** Opening Data to process block **

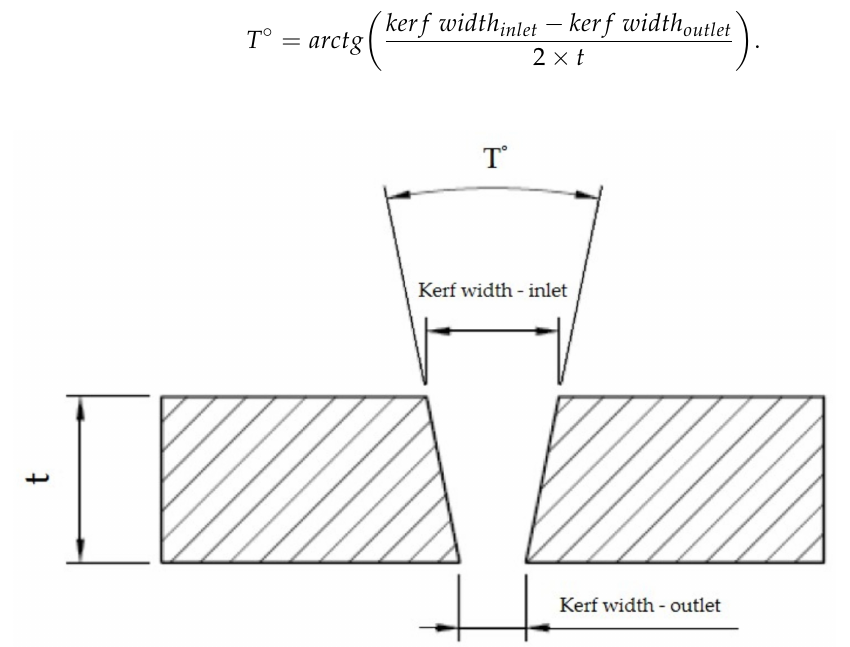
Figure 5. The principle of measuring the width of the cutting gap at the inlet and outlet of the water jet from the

** Closing Data to process block **
** Opening Data to process block **

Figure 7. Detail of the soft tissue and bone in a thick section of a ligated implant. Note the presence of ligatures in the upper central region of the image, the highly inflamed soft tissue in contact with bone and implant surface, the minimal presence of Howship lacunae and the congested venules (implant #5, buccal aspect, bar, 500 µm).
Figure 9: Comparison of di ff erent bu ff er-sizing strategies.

** Closing Data to process block **
** Opening Data to process block **

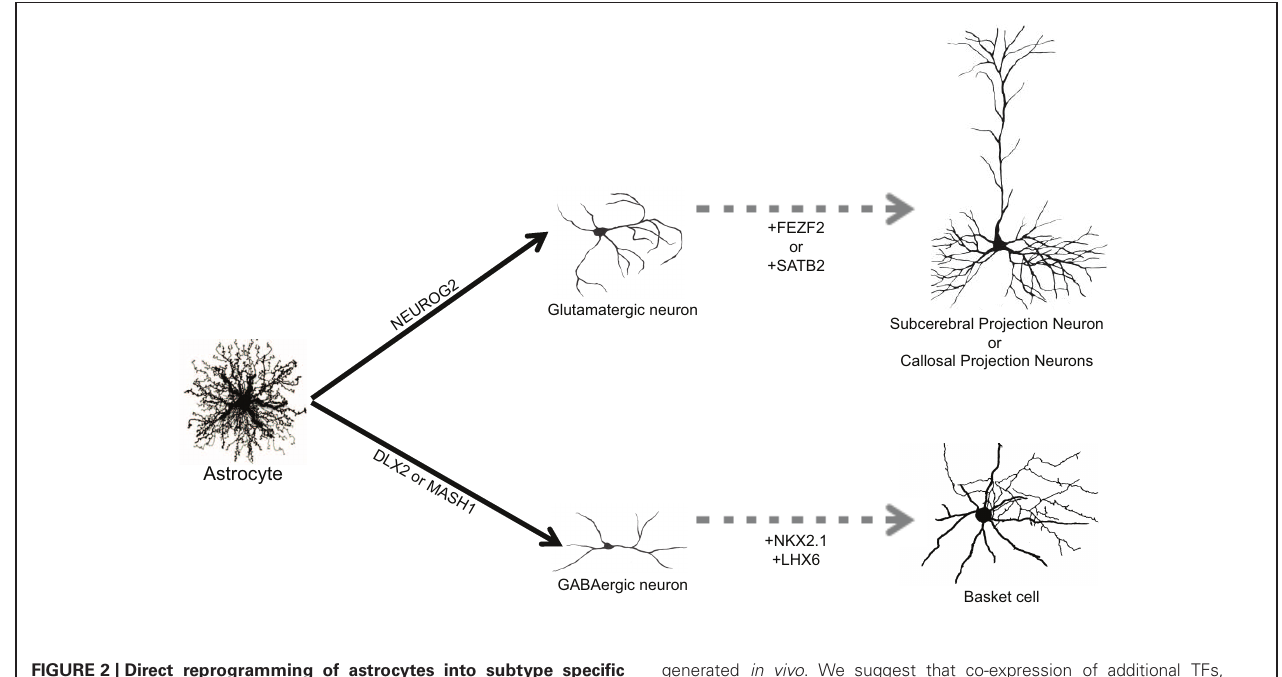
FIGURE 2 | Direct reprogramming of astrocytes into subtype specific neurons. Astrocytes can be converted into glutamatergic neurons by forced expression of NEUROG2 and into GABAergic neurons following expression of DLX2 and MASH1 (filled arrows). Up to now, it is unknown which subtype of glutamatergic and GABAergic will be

** Closing Data to process block **

■ **Exercise description**
All lines above from the one with "Figure 7. Detail" to the one with "Figure 9: Comparison", inclusive, should be copied exactly, and no other lines.

■ **Answer below**
Figure 7. Detail of the soft tissue and bone in a thick section of a ligated implant. Note the presence of ligatures in the upper central region of the image, the highly inflamed soft tissue in contact with bone and implant surface, the minimal presence of Howship lacunae and the congested venules (implant #5, buccal aspect, bar, 500 µm).
Figure 9: Comparison of di ff erent bu ff er-sizing strategies.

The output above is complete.